- Born: 1976
- Died: 2005 (aged 28–29) Humbercourt
- Cause of death: strangulation
- Spouse: Ludovic Chabé

= Murder of Françoise Chabé =

French murder case

Françoise Chabé (1976–2005) was a French woman who was murdered by strangulation on 26 February 2005 at her home in Humbercourt, in the Somme département of northern France. Her husband, Ludovic Chabé, was convicted of her murder in 2013, but was acquitted on appeal in 2015.

== Biography ==
Françoise Chabé was born in 1976. She worked as a secretary at an agricultural wholesaler in Beaumetz-lès-Loges. She was married to Ludovic Chabé, a firefighter based at the fire station in Montreuil, in the suburbs of Paris. At the time of her murder, Françoise was pursuing an extramarital affair with a colleague known only as Stéphane Q.

== Murder and investigation ==
On 2 February 2005, Stéphane Q. had a 17-minute telephone call with Françoise, in which he told her that he was ending their relationship after learning that his wife was pregnant with their second child.
In early February 2005, those nearest to Françoise noticed her mood change; she had become anxious and tired. Françoise confided in a colleague: "Now it will never be like it was before."
On 26 February 2005, Françoise's husband, Ludovic, said that he discovered her body upon returning home from a 48-hour firefighting shift. He found Françoise lying face down on the living-room floor, strangled with a scarf. Françoise was still wearing her hearing protection device that she used for sleeping. Ludovic turned Françoise onto her back and unsuccessfully attempted to resuscitate her. He phoned the fire brigade at 10.04 a.m. and firefighters arrived at the home at 10.15 a.m.
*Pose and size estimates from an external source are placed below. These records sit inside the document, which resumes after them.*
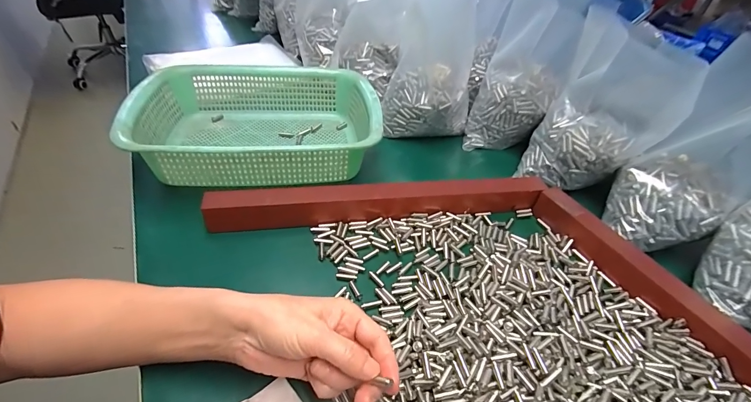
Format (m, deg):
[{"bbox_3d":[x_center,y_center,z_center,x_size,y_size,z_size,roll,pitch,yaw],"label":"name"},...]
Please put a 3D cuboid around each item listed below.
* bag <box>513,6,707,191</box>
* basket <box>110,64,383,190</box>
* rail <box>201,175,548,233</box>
[{"bbox_3d":[0.277,-0.106,0.431,0.131,0.186,0.085,23,47,21],"label":"bag"},{"bbox_3d":[-0.150,-0.104,0.483,0.298,0.093,0.221,-5,45,-9],"label":"basket"},{"bbox_3d":[0.009,-0.002,0.415,0.388,0.047,0.030,-5,44,-8],"label":"rail"}]

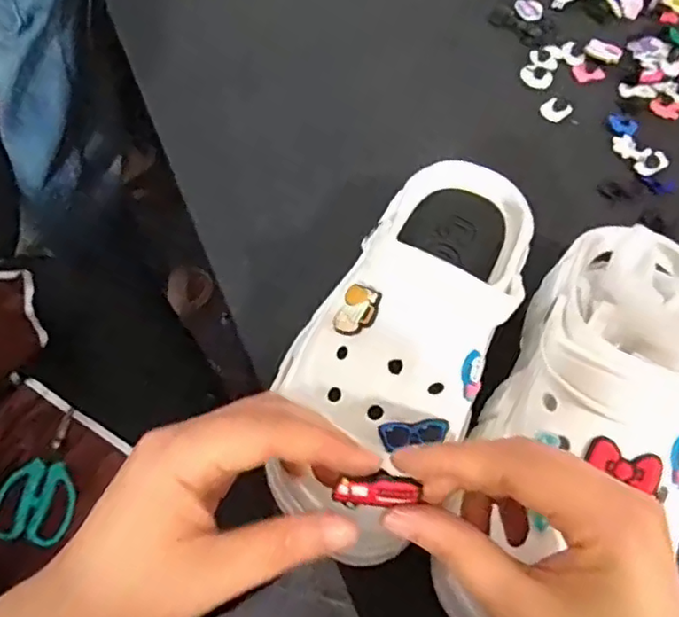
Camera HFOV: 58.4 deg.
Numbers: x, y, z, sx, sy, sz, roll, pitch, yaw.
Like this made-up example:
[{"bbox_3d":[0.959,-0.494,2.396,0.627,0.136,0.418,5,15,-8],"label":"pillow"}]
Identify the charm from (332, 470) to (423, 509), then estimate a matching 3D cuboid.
[{"bbox_3d":[0.014,0.069,0.232,0.034,0.007,0.012,-8,62,12],"label":"charm"}]

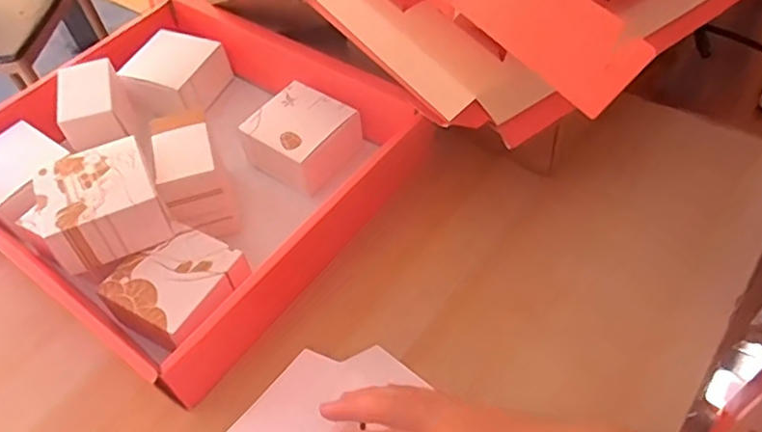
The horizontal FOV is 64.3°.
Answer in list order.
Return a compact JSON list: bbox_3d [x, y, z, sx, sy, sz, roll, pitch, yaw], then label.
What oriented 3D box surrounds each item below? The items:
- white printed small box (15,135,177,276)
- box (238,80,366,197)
[{"bbox_3d":[-0.233,-0.012,0.503,0.097,0.049,0.090,-24,54,-13],"label":"white printed small box"},{"bbox_3d":[-0.072,-0.079,0.593,0.098,0.042,0.088,28,59,24],"label":"box"}]

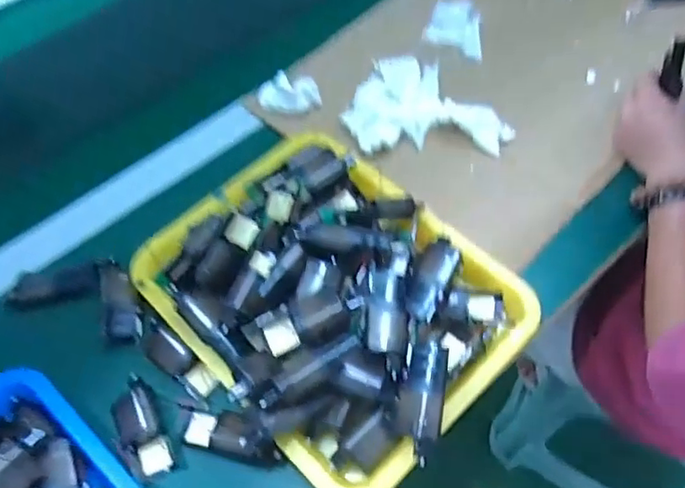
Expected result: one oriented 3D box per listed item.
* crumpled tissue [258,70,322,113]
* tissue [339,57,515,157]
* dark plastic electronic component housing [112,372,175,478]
[{"bbox_3d":[-0.067,-0.180,0.710,0.073,0.029,0.044,16,60,12],"label":"crumpled tissue"},{"bbox_3d":[0.102,-0.159,0.693,0.185,0.033,0.126,6,58,7],"label":"tissue"},{"bbox_3d":[-0.180,0.160,0.527,0.037,0.022,0.089,-21,59,-10],"label":"dark plastic electronic component housing"}]

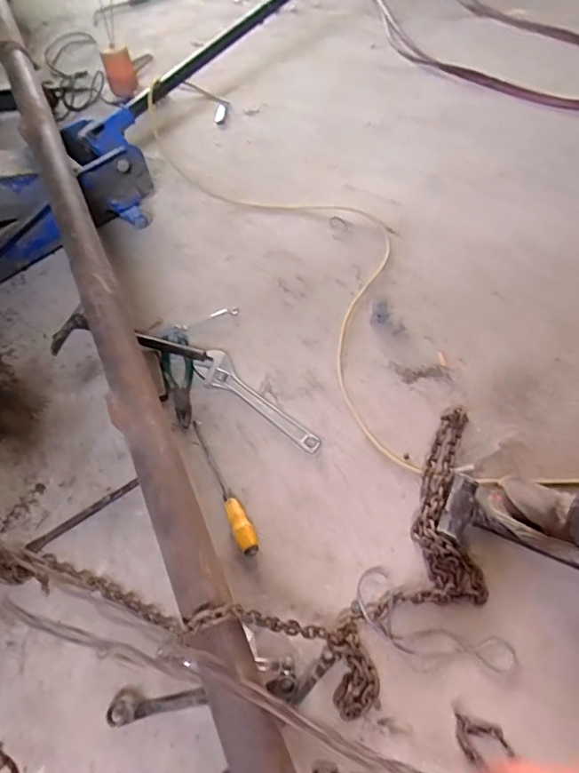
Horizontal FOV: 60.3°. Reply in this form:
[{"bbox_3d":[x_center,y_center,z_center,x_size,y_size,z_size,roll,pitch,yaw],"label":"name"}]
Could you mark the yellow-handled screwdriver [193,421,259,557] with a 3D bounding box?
[{"bbox_3d":[-0.113,0.159,0.827,0.033,0.024,0.263,-24,60,-13],"label":"yellow-handled screwdriver"}]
Police detectives found a cigarette butt on the floor but threw it into the trash. Semen was found but was not stored correctly and could not be analyzed. The forensic pathologist determined Françoise's cause of death to be strangulation. There were no defensive wounds.
On 27 February 2005, the day after the murder, Françoise's family cleaned the house. Investigators quickly abandoned the theory of a prowler, and Ludovic became their prime suspect.
A neighbour reported seeing Françoise alive through her window between 9 and 9.30 a.m. on 26 February. The same neighbour stated that she then saw Ludovic arrive at the property at 9.30 a.m. Ludovic had been browsing online dating websites and had had a brief fling with a colleague.

Ludovic was quickly arrested. He proclaimed his innocence. The investigators questioned his mother and sister, orchestrating proceedings in such a way that Ludovic could see the interrogation from a neighbouring room.
On 3 May 2005, the exhausted Ludovic admitting to killing Françoise by accident during a game. According to his statement, the game was intended to play out as follows: Françoise would be standing up, with Ludovic standing behind her. Ludovic would spread his arms out and clap them shut in front of him. Françoise had to duck before Ludovic's arms came together. However, according to Ludovic, Françoise did not duck quickly enough and his palms slammed against both sides of her head, knocking her unconscious.
Ludovic later renounced his confession. He claimed that the examining magistrate sought only to gather evidence favouring the prosecution and ignored exculpatory evidence. According to Ludovic, the police put him under pressure to confess, telling him that if he did not do so, his mother would be charged with the murder.

== Trial ==
On 10 June 2013, Ludovic Chabé's trial began at the Court of Assizes of the Somme département in Amiens. His defence barrister was Philippe Valent, while the prosecution barrister was Philippe Bordereau.
On 12 June 2013, Chabé was found guilty and sentenced to 12 years' imprisonment. He appealed against the verdict.
On 29 May 2015, Chabé's appeal began at the Court of Assizes of the Oise département in Beauvais.
On 5 June 2015, Chabé's conviction was quashed and he was formally acquitted of the crime.